The task:
Find the line with "M1248,1124l17,5 -13,44 -18,-5z" and the line with "M596,1483l10,1 -2,16 -11,-2z" in the entries below; output exactly those two lines, every line between them, and no others.

Supplied records:
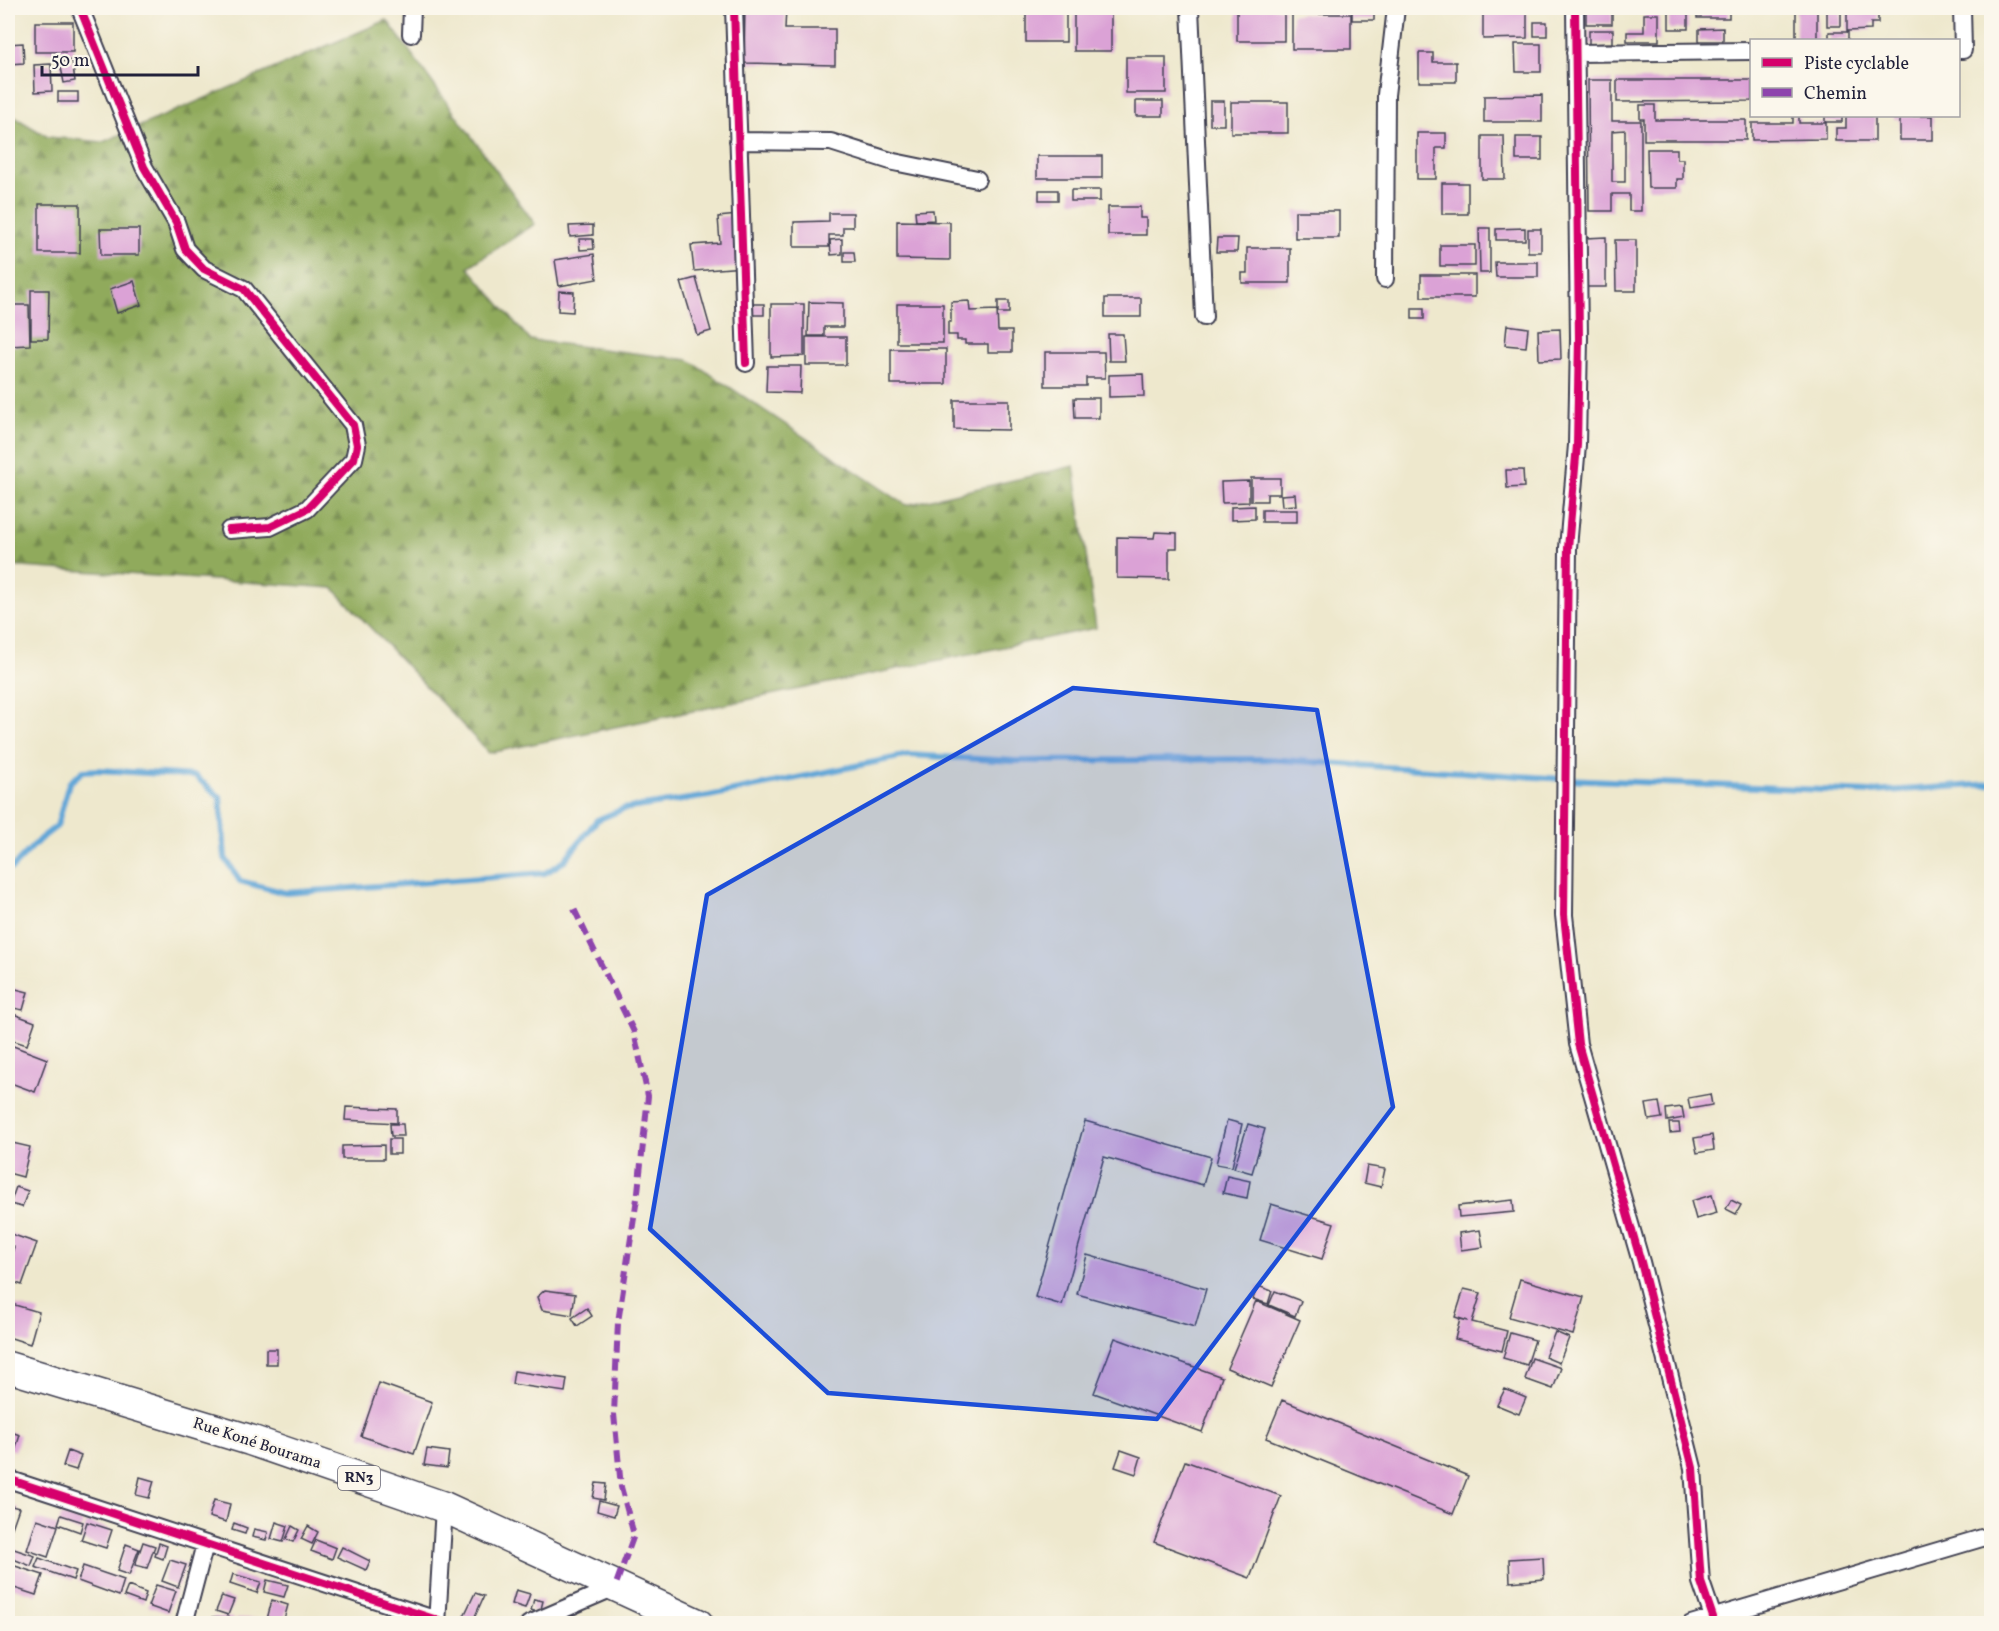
<svg xmlns="http://www.w3.org/2000/svg" width="1999" height="1631" font-family="Vollkorn,serif">
  <style>
    .forest { fill: url(#forest-firs); stroke: #59664c; stroke-width: 1.5 }
    .lines { fill: none; stroke-linecap: round; stroke-linejoin: round }
    .stream { stroke: #61a6d7; stroke-width: 6 }
    .building { fill: #dba2d6; fill-rule: evenodd }
    .street-casing { stroke: #414051; stroke-width: 20 }
    .highway-casing { stroke: #414051; stroke-width: 33 }
    .street { stroke: #fff; stroke-width: 16 }
    .highway { stroke: #fff; stroke-width: 30 }
    .quiet { stroke: #8e44ad; stroke-width: 6; stroke-dasharray: 12 6; stroke-linecap: butt }
    .cycleway-casing { stroke: #fbf7ec; stroke-width: 11 }
    .cycleway { stroke: #d6006c; stroke-width: 8 }
    .marked { fill: #1d4ed8; fill-opacity: 0.2; stroke: #1d4ed8; stroke-width: 4.5; stroke-linejoin: round }
    .labels { text-anchor: middle; dominant-baseline: central; stroke-width: 4.5; stroke-linejoin: round; paint-order: stroke }
    .shield { fill: #fbf7ec; stroke: #636270; stroke-width: 1.5 }
    .shield-label { font-size: 15px; font-weight: bold; fill: #22223b }
    .street-label { font-size: 16px; fill: #22223b; stroke: #fbf7ec }
  </style>
  <defs>
    <pattern id="forest-firs" width="22" height="20" patternUnits="userSpaceOnUse" patternTransform="scale(1.5)"><rect width="22" height="20" fill="#90aa5c"/><path d="M5 1l3.5 6h-7zM16 11l3.5 6h-7z" fill="#758a4d"/></pattern>
  </defs>
  <rect width="100%" height="100%" fill="#fbf7ec"/>
  <filter id="ink" filterUnits="userSpaceOnUse"><feTurbulence type="fractalNoise" baseFrequency=".0167" numOctaves="2"/><feDisplacementMap in="SourceGraphic" scale="12" xChannelSelector="R" yChannelSelector="G"/><feConvolveMatrix kernelMatrix="1 2 1 2 8 2 1 2 1" color-interpolation-filters="sRGB"/></filter>
  <filter id="wash" filterUnits="userSpaceOnUse"><feTurbulence type="fractalNoise" baseFrequency=".008" numOctaves="4" result="noise"/><feDisplacementMap in="SourceGraphic" scale="24" xChannelSelector="R" yChannelSelector="G"/><feGaussianBlur stdDeviation="1.35" result="paint"/><feColorMatrix in="noise" values="0 0 0 0 0 0 0 0 0 0 0 0 0 0 0 0 0 1.4 0 .05"/><feComposite in="paint" operator="in"/></filter>
  <g filter="url(#wash)">
    <rect width="100%" height="100%" fill="#eee8cd"/>
    <!-- forest -->
    <path class="forest" d="M387,20l148,204 -67,43 62,73 159,20 217,145 168,-39 22,162 -607,125 -156,-165 -325,-22v-453l40,24 55,5z"/>
    <g class="lines">
      <!-- stream -->
      <path class="stream" d="M8,869l4,-1 28,-29 17,-13 12,-43 14,-12 16,-1 96,6 25,21 5,61 15,23 46,12 259,-20 18,-11 34,-42 26,-11 86,-13 200,-41 106,6 251,-2 299,20 306,13 121,-8"/>
    </g>
    <g id="blocks">
      <!-- building -->
      <path class="building" d="M745,8h41l-1,21h50v36l-91,-2z
        M1026,8h40v34h-40z
        M1074,8h37v43h-37z
        M1237,8h47v33h-47z
        M1352,8h22v12h-22z
        M1483,8h44v30l-44,1z
        M1586,8h26v16h-26z
        M1669,8h19v21h-19z
        M1697,8h32v10h-32z
        M1796,8h21v32h-21z
        M1827,8h14v18h-14z
        M1847,8h31v15h-7v7l-24,1z
        M1292,14h59v35h-59z
        M1644,14h15v27h-32v-9h17z
        M35,22h38v30h-38z
        M1534,22h13v14h-13z
        M1723,28v13h-24v-12z
        M1589,30h24v13l-24,1z
        M1829,32h19v8h-19z
        M23,43l1,20 -16,1v-20z
        M1515,44h26v28h-25z
        M1419,53h14v9h23v20h-37z
        M1126,57h40v36h-40z
        M72,60l3,21 -11,2 -4,-21z
        M51,64l1,27 -17,1 -1,-27z
        M1588,80h24v41h29v90h-12v-17h-17v17h-23zM1625,130v52h-13v-51z
        M1617,80h135v21l-135,1z
        M58,92h20v10h-20z
        M1542,95v27h-58v-26z
        M1136,101h27v15h-27z
        M1210,101h14v24h-14z
        M1231,102h57v31h-57z
        M1640,105h15v15h91v20h-102v-21h-4z
        M1793,116h6v7h27v16l-74,1v-17h41z
        M1825,116h17v6h-17z
        M1846,116h29v25h-39v-13h10z
        M1894,116h39v24h-33v-21h-6z
        M1417,133h29v15h-10v31h-19z
        M1482,136h22l1,43h-23z
        M1516,137h26v23h-26z
        M1647,149h30v10h6v20h-6v9h-29z
        M1037,156h65v22h-65z
        M1442,183h26v31h-26z
        M1039,190h19v10h-19z
        M1071,190h29v11h-29z
        M39,204h41v49h-41z
        M1108,207h32v11h6v17h-38z
        M933,210l1,10 -18,1 -1,-10z
        M1295,211h44v27h-44z
        M829,213h24v14h-10v8h-14v12h-35v-25l35,-1z
        M738,215l5,52 -49,4 -3,-26 29,-2 -2,-26z
        M897,221l53,1v38l-53,-1z
        M593,225v10l-23,2 -1,-11z
        M1479,228h11v45h-10z
        M1525,228v12h-29v-11z
        M100,229h39v26h-38z
        M1528,229h13v23h-13z
        M1606,237v50h-19l-1,-49z
        M1217,238h21l-1,14h-21z
        M579,239h14l1,10 -14,1z
        M842,239v15l-11,1 -1,-15z
        M1615,240h21v51h-20z
        M1440,245h35v21h-35z
        M1247,248h43v35h-48v-10h5z
        M844,252h10l1,10h-11z
        M594,254l3,25 -38,7 -4,-26z
        M1495,262h43v15h-42z
        M1421,275h54v22h-54z
        M696,278l15,53 -14,4 -16,-53z
        M134,281l7,24 -24,8 -7,-24z
        M31,290h18l-1,49h-17z
        M559,291l15,1 -1,20 -15,-1z
        M1105,298h36v19h-36z
        M969,301l1,10 27,-1 1,21h14v21h-24v-8h-23v-4h-8v-5h-9v-13h3v-20z
        M998,301h11v12h-11z
        M809,302l34,1v24h-19v9h-16z
        M750,304h14v11h-14z
        M771,304h33v52l-33,1z
        M897,304h46v39h-46z
        M8,305h21l1,40 -22,1z
        M1412,308h12v11h-12z
        M1507,325l21,3 -2,19 -21,-2z
        M1560,329l1,30 -22,1 -1,-30z
        M1108,334h15l2,27h-16z
        M806,337h40v28h-40z
        M891,349h55v35h-55z
        M1045,352h59l1,26h-19v8h-41z
        M767,366h34l-1,27 -34,-1z
        M1143,374l1,22 -35,1v-22z
        M1074,398h25v20h-24z
        M954,400h55v30l-55,-1z
        M1506,470h17l1,17 -17,1z
        M1251,478h29v16h-13v7h-16z
        M1249,481v21l-27,1 -1,-21z
        M1295,494l1,11 -14,1 -1,-11z
        M1255,506v13l-24,1v-13z
        M1262,510h35v12h-35z
        M1155,532l22,1v15h-8v31l-52,-1v-41l37,1z
        M8,987l20,5 -5,18 -15,-3z
        M8,1012l27,10 -8,23 -19,-6z
        M8,1044l39,15 -12,33 -27,-10z
        M1710,1094l2,11 -22,4 -2,-11z
        M1659,1102l3,16 -13,2 -3,-16z
        M346,1107l51,2v14l-52,-3z
        M1682,1107l2,11 -17,3 -1,-12z
        M1227,1120l15,4 -10,43 -16,-3z
        M1085,1121l126,36 -8,28 -99,-28 -42,148 -27,-8z
        M1669,1123h10l1,9 -10,1z
        M390,1124h13l1,12h-13z
        M1248,1124l17,5 -13,44 -18,-5z
        M1712,1135l2,15 -17,3 -3,-15z
        M389,1139h11v15h-11z
        M8,1142l22,5 -7,30 -15,-4z
        M384,1145v14h-42v-13z
        M1367,1166l18,3 -4,18 -17,-4z
        M1227,1176l23,5 -3,17 -24,-5z
        M16,1187l12,4 -6,16 -12,-3z
        M1712,1195l5,18 -21,6 -5,-18z
        M1513,1200l1,12 -55,5 -1,-11z
        M1731,1200l10,5 -5,9 -10,-5z
        M1271,1204l63,19 -12,36 -62,-19z
        M1480,1230l3,17 -22,3 -2,-17z
        M8,1233l29,10 -15,42 -14,-5v-22l2,1 4,-12 -6,-2z
        M1087,1255l119,34 -11,38 -118,-33z
        M1520,1279l64,18 -11,38 -64,-18z
        M1258,1286l14,5 -4,13 -15,-5z
        M1464,1289l17,4 -9,29 35,9 -5,20 -47,-12 5,-20 8,2 -13,-4z
        M545,1290l30,4 -3,21 -30,-5 -5,-13z
        M1275,1291l26,10 -6,15 -26,-11z
        M1256,1301l44,19 -29,67 -44,-19z
        M8,1303l31,9 -9,32 -22,-7z
        M587,1308l5,8 -15,10 -5,-8z
        M1555,1332l14,6 -10,25 -14,-6z
        M1510,1333l25,7 -8,25 -24,-7z
        M1115,1338l107,39 -20,55 -108,-39z
        M266,1349h11v15h-11z
        M1532,1358l29,10 -8,21 -28,-10z
        M514,1371l53,8 -2,13 -53,-8z
        M379,1383l53,19 -18,52 -53,-18z
        M1505,1389l21,9 -7,16 -22,-9z
        M1282,1400l186,76 -15,38 -187,-76z
        M8,1431l12,4 -5,16 -7,-3z
        M427,1449l22,3 -2,16 -23,-3z
        M1121,1450l20,7 -5,17 -21,-7z
        M68,1451l13,5 -5,14 -13,-4z
        M1185,1461l96,35 -31,82 -96,-36z
        M140,1477l14,4 -5,17 -13,-3z
        M596,1483l10,1 -2,16 -11,-2z
        M214,1500l16,4 -4,18 -17,-5z
        M599,1501l18,5 -3,10 -17,-5z
        M8,1505l11,3 -7,20 -4,-2z
        M61,1515l22,7 -3,10 -22,-8z
        M37,1519l21,7 -10,31 -21,-7z
        M87,1522l25,8 -6,18 -25,-8z
        M276,1522l12,4 -5,16 -12,-3z
        M234,1523l13,5 -2,6 -13,-4z
        M292,1526l7,4 -6,12 -7,-3z
        M308,1526l10,6 -6,12 -11,-5z
        M254,1529l14,3 -2,8 -14,-3z
        M316,1540l20,8 -4,11 -21,-8z
        M143,1542l12,4 -8,22 -12,-3z
        M159,1543l8,3 -4,13 -8,-3z
        M126,1544l13,5 -10,26 -12,-4z
        M8,1547l27,9 -4,10 -23,-9z
        M342,1547l28,14 -4,9 -29,-13z
        M1543,1557l1,22 -34,3 -1,-23z
        M39,1558l37,13 -3,9 -38,-13z
        M170,1560l16,5 -8,22 -16,-6z
        M12,1565l31,10 -7,20 -28,-9v-8z
        M83,1566l41,14 -5,16 -41,-15z
        M233,1574l28,8 -4,11 -27,-9z
        M267,1580l21,5 -4,12 -20,-5z
        M156,1585l20,6 -8,22 -20,-7z
        M128,1586l18,7 -3,10 -19,-7z
        M516,1590l14,4 -5,14 -13,-4z
        M475,1593l9,3 -12,27 -9,-5z
        M222,1596l12,4 -6,15 -12,-4z
        M534,1599l9,2 -3,12 -9,-3z
        M272,1600l16,5 -5,18h-17z
        M213,1617l20,1v5h-20z
        M237,1618l23,1 -1,4h-23z"/>
    </g>
  </g>
  <g filter="url(#ink)">
    <use href="#blocks" fill-opacity="0" stroke="#414051" stroke-width="1.5"/>
    <g class="lines">
      <!-- street casing -->
      <g class="street-casing">
        <path id="street" d="M80,8l64,159 32,55 9,27 19,20 40,20 109,136 4,20 -3,14 -47,50 -37,18 -41,3
          M734,8l12,355
          M1190,8l14,309
          M1575,8l4,330 -2,107 -9,103 -4,367 14,129 63,218 52,206 8,114 12,35
          M411,34l1,-26
          M1958,50h5l-1,-42
          M1575,53l177,-2
          M738,141l93,1 63,20 83,17
          M1385,279l1,-184 10,-87
          M8,1479l429,141
          M184,1624l21,-80
          M437,1624l7,-117
          M529,1624l86,-37
          M1691,1624l301,-89"/>
      </g>
      <!-- highway casing -->
      <g class="highway-casing">
        <path id="highway" d="M8,1367l242,73 194,67 254,117"/>
      </g>
      <!-- street -->
      <use href="#street" class="street"/>
      <!-- highway -->
      <use href="#highway" class="highway"/>
      <!-- quiet -->
      <path class="quiet" d="M574,909l60,123 14,64 -10,96 -20,130 -4,92 7,73 13,48 -19,52"/>
      <!-- cycleway casing -->
      <g class="cycleway-casing">
        <path id="cycleway" d="M80,8l64,159 32,55 9,27 19,20 40,20 109,136 4,20 -3,14 -47,50 -37,18 -41,3
          M734,8l12,355
          M1575,8l4,330 -2,107 -9,103 -4,367 14,129 63,218 52,206 8,114 12,35
          M8,1479l429,141"/>
      </g>
      <!-- cycleway -->
      <use href="#cycleway" class="cycleway"/>
    </g>
  </g>
  <!-- marked area -->
  <path class="marked" d="M1073,688l244,22 76,397 -236,312 -329,-26 -178,-164 57,-334z"/>
  <g class="labels">
    <!-- shield labels -->
    <rect class="shield" x="338" y="1466" width="42" height="24" rx="4.5"/>
    <g class="shield-label">
      <text x="359" y="1478">RN3</text>
    </g>
    <!-- street labels -->
    <g class="street-label">
      <text transform="translate(257 1444) rotate(18)">Rue Koné Bourama</text>
    </g>
  </g>
  <!-- margin -->
  <rect width="1999" height="1631" fill="none" stroke="#fbf7ec" stroke-width="30"/>
  <!-- legend -->
  <rect x="1750" y="39" width="210" height="78" fill="#fbf7ec" stroke="#a4a2a5" stroke-width="1.5"/>
  <rect x="1762" y="58" width="30" height="9" fill="#d6006c" stroke="#a4a2a5" stroke-width="1.5"/>
  <text x="1804" y="69" font-size="18" fill="#22223b">Piste cyclable</text>
  <rect x="1762" y="88" width="30" height="9" fill="#8e44ad" stroke="#a4a2a5" stroke-width="1.5"/>
  <text x="1804" y="99" font-size="18" fill="#22223b">Chemin</text>
  <!-- scale -->
  <path d="M42 66v9h156v-9" fill="none" stroke="#22223b" stroke-width="3"/>
  <text x="51" y="66" font-size="18" fill="#22223b" stroke="#fbf7ec" stroke-width="4.5" paint-order="stroke">50 m</text>
</svg>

Expected output:
        M1248,1124l17,5 -13,44 -18,-5z
        M1712,1135l2,15 -17,3 -3,-15z
        M389,1139h11v15h-11z
        M8,1142l22,5 -7,30 -15,-4z
        M384,1145v14h-42v-13z
        M1367,1166l18,3 -4,18 -17,-4z
        M1227,1176l23,5 -3,17 -24,-5z
        M16,1187l12,4 -6,16 -12,-3z
        M1712,1195l5,18 -21,6 -5,-18z
        M1513,1200l1,12 -55,5 -1,-11z
        M1731,1200l10,5 -5,9 -10,-5z
        M1271,1204l63,19 -12,36 -62,-19z
        M1480,1230l3,17 -22,3 -2,-17z
        M8,1233l29,10 -15,42 -14,-5v-22l2,1 4,-12 -6,-2z
        M1087,1255l119,34 -11,38 -118,-33z
        M1520,1279l64,18 -11,38 -64,-18z
        M1258,1286l14,5 -4,13 -15,-5z
        M1464,1289l17,4 -9,29 35,9 -5,20 -47,-12 5,-20 8,2 -13,-4z
        M545,1290l30,4 -3,21 -30,-5 -5,-13z
        M1275,1291l26,10 -6,15 -26,-11z
        M1256,1301l44,19 -29,67 -44,-19z
        M8,1303l31,9 -9,32 -22,-7z
        M587,1308l5,8 -15,10 -5,-8z
        M1555,1332l14,6 -10,25 -14,-6z
        M1510,1333l25,7 -8,25 -24,-7z
        M1115,1338l107,39 -20,55 -108,-39z
        M266,1349h11v15h-11z
        M1532,1358l29,10 -8,21 -28,-10z
        M514,1371l53,8 -2,13 -53,-8z
        M379,1383l53,19 -18,52 -53,-18z
        M1505,1389l21,9 -7,16 -22,-9z
        M1282,1400l186,76 -15,38 -187,-76z
        M8,1431l12,4 -5,16 -7,-3z
        M427,1449l22,3 -2,16 -23,-3z
        M1121,1450l20,7 -5,17 -21,-7z
        M68,1451l13,5 -5,14 -13,-4z
        M1185,1461l96,35 -31,82 -96,-36z
        M140,1477l14,4 -5,17 -13,-3z
        M596,1483l10,1 -2,16 -11,-2z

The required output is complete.